Problem details: Skip the pictures, please, and write out exactly the lines from the opening of the data through the line containing "(creategerberjobfile yes)".

(Supplied records Opens)

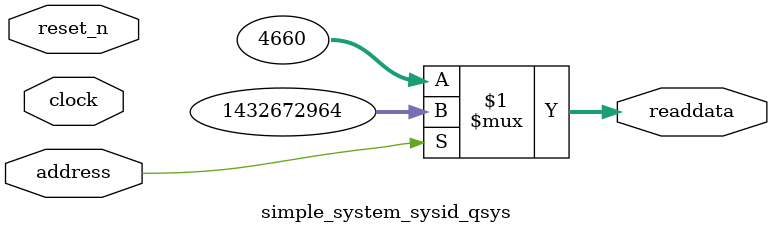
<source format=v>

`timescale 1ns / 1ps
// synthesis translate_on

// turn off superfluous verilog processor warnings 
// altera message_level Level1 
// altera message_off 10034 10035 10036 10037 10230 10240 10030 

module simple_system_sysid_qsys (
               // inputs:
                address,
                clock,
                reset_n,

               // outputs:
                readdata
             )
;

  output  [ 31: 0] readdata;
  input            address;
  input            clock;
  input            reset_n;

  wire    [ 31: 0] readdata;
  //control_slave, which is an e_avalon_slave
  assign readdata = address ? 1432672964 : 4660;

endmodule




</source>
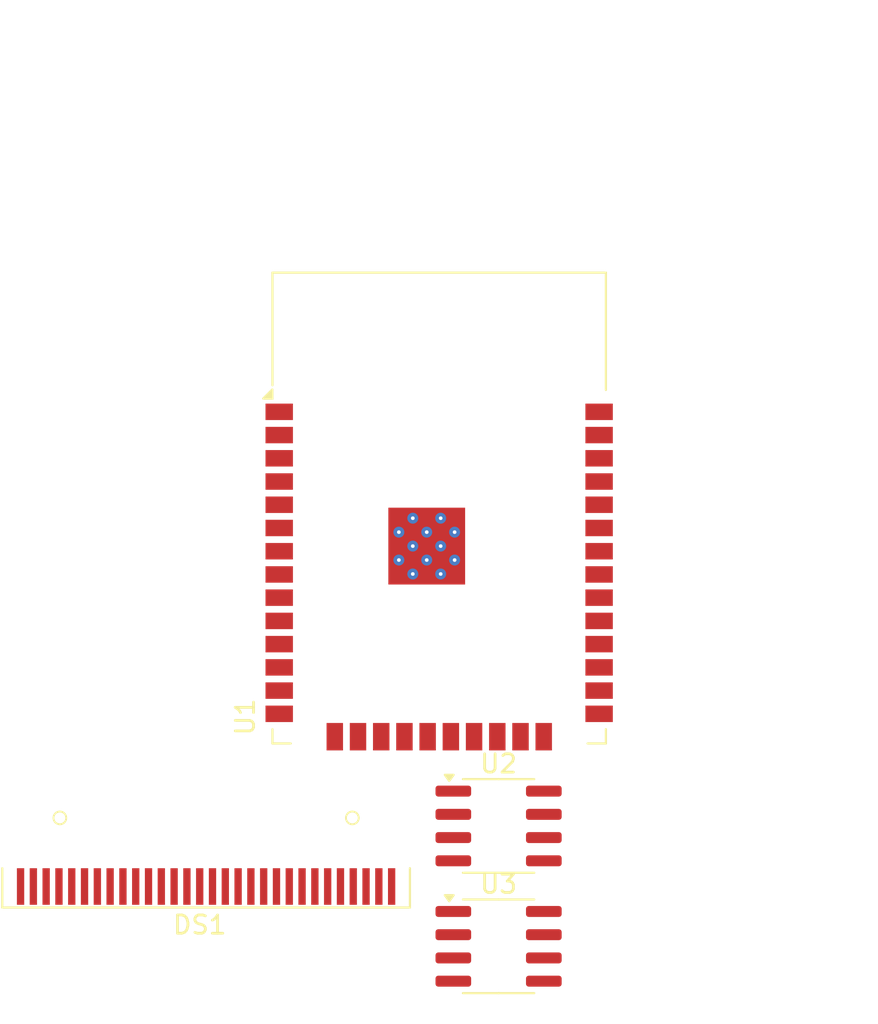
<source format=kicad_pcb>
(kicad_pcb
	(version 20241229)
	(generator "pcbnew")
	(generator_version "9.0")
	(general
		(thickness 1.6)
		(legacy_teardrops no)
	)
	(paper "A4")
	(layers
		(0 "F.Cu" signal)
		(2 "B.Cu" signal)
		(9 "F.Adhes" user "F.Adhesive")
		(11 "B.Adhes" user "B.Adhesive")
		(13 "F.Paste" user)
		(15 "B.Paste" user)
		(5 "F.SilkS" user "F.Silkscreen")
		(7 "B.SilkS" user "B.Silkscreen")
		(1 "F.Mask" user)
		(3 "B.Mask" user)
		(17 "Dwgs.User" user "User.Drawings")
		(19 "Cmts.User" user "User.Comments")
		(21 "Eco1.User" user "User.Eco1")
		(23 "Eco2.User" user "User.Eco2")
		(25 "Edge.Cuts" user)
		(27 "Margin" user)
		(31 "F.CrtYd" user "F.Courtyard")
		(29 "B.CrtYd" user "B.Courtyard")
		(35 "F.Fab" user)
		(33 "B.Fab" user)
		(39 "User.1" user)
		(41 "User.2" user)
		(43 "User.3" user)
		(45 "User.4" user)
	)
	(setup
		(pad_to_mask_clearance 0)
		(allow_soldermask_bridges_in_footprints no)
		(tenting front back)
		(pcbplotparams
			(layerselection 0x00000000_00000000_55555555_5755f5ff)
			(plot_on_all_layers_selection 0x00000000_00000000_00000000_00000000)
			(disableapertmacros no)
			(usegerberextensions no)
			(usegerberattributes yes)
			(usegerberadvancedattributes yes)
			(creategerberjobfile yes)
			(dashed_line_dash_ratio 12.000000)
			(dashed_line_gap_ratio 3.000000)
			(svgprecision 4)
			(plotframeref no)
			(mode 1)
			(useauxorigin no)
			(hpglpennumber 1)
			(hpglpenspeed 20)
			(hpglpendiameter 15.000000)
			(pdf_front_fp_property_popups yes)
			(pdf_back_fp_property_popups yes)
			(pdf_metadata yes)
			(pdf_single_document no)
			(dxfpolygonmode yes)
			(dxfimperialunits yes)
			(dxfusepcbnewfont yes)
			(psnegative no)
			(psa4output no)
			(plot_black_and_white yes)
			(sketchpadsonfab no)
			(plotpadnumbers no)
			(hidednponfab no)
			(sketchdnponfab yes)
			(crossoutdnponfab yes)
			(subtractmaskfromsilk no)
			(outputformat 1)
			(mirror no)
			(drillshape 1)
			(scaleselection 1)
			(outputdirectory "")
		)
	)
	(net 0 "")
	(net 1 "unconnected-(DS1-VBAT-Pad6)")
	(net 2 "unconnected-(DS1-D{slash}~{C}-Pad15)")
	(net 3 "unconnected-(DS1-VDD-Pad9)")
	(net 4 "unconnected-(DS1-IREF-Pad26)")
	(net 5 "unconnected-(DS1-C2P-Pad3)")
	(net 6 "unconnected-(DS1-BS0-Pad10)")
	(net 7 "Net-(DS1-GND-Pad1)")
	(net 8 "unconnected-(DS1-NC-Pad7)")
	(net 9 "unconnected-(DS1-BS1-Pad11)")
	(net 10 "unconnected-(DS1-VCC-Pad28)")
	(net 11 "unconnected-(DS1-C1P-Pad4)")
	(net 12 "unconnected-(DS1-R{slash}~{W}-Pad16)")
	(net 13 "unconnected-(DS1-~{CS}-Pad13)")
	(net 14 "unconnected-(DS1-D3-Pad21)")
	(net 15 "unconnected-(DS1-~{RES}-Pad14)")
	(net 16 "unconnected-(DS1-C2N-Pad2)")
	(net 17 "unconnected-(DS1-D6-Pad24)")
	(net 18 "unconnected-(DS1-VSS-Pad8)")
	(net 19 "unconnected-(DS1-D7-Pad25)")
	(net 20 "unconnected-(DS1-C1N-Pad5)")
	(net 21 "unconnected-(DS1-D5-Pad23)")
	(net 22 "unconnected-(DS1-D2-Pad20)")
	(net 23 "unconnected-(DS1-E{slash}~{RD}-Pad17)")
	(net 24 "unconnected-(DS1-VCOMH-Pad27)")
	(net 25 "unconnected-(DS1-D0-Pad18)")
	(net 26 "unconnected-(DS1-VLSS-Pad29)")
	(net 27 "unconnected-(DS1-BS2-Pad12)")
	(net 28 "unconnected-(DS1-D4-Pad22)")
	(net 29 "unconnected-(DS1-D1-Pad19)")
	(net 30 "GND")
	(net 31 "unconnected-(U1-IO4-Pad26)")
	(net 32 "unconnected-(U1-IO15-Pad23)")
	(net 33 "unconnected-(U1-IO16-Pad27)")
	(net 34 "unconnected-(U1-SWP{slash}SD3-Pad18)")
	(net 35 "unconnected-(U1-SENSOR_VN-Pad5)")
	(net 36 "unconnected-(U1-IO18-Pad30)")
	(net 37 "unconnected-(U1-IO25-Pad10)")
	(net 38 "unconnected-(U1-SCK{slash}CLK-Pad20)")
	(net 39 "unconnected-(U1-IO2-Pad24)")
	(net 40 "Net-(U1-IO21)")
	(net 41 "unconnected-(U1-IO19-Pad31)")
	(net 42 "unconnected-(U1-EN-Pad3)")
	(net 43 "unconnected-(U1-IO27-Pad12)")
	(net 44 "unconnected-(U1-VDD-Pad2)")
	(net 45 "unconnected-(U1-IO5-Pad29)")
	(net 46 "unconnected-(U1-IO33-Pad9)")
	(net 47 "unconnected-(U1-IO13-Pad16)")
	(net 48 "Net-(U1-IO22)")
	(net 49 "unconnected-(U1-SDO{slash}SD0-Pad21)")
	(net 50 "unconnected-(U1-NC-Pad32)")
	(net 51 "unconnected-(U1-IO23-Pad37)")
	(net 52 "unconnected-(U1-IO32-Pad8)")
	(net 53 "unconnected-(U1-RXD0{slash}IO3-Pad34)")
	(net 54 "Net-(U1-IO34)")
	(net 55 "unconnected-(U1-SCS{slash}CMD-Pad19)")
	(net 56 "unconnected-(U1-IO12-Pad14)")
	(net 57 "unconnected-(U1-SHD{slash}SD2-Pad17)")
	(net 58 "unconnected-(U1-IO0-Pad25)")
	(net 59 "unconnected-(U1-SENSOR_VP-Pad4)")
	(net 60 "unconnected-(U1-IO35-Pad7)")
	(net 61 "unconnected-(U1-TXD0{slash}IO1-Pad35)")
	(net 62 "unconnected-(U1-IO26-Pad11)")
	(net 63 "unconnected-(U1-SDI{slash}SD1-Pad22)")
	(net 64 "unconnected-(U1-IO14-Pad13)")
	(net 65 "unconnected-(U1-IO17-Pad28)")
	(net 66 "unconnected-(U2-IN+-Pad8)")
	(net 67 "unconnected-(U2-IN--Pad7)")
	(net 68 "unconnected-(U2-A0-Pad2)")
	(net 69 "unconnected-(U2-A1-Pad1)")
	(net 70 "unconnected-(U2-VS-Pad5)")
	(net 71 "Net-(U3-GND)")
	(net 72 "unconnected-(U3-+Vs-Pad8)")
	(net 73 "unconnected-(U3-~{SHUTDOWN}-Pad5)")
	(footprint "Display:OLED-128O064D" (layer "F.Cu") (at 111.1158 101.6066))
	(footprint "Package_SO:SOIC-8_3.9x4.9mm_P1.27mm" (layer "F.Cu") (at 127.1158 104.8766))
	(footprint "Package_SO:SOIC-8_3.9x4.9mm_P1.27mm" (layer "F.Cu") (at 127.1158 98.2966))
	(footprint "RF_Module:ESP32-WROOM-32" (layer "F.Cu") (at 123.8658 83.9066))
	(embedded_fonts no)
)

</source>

(Supplied records Closes)

Response to the task:
<source format=v>

`timescale 1ns / 1ps
// synthesis translate_on

// turn off superfluous verilog processor warnings 
// altera message_level Level1 
// altera message_off 10034 10035 10036 10037 10230 10240 10030 

module simple_system_sysid_qsys (
               // inputs:
                address,
                clock,
                reset_n,

               // outputs:
                readdata
             )
;

  output  [ 31: 0] readdata;
  input            address;
  input            clock;
  input            reset_n;

  wire    [ 31: 0] readdata;
  //control_slave, which is an e_avalon_slave
  assign readdata = address ? 1432672964 : 4660;

endmodule




</source>
<source format=kicad_pcb>
(kicad_pcb
	(version 20241229)
	(generator "pcbnew")
	(generator_version "9.0")
	(general
		(thickness 1.6)
		(legacy_teardrops no)
	)
	(paper "A4")
	(layers
		(0 "F.Cu" signal)
		(2 "B.Cu" signal)
		(9 "F.Adhes" user "F.Adhesive")
		(11 "B.Adhes" user "B.Adhesive")
		(13 "F.Paste" user)
		(15 "B.Paste" user)
		(5 "F.SilkS" user "F.Silkscreen")
		(7 "B.SilkS" user "B.Silkscreen")
		(1 "F.Mask" user)
		(3 "B.Mask" user)
		(17 "Dwgs.User" user "User.Drawings")
		(19 "Cmts.User" user "User.Comments")
		(21 "Eco1.User" user "User.Eco1")
		(23 "Eco2.User" user "User.Eco2")
		(25 "Edge.Cuts" user)
		(27 "Margin" user)
		(31 "F.CrtYd" user "F.Courtyard")
		(29 "B.CrtYd" user "B.Courtyard")
		(35 "F.Fab" user)
		(33 "B.Fab" user)
		(39 "User.1" user)
		(41 "User.2" user)
		(43 "User.3" user)
		(45 "User.4" user)
	)
	(setup
		(pad_to_mask_clearance 0)
		(allow_soldermask_bridges_in_footprints no)
		(tenting front back)
		(pcbplotparams
			(layerselection 0x00000000_00000000_55555555_5755f5ff)
			(plot_on_all_layers_selection 0x00000000_00000000_00000000_00000000)
			(disableapertmacros no)
			(usegerberextensions no)
			(usegerberattributes yes)
			(usegerberadvancedattributes yes)
			(creategerberjobfile yes)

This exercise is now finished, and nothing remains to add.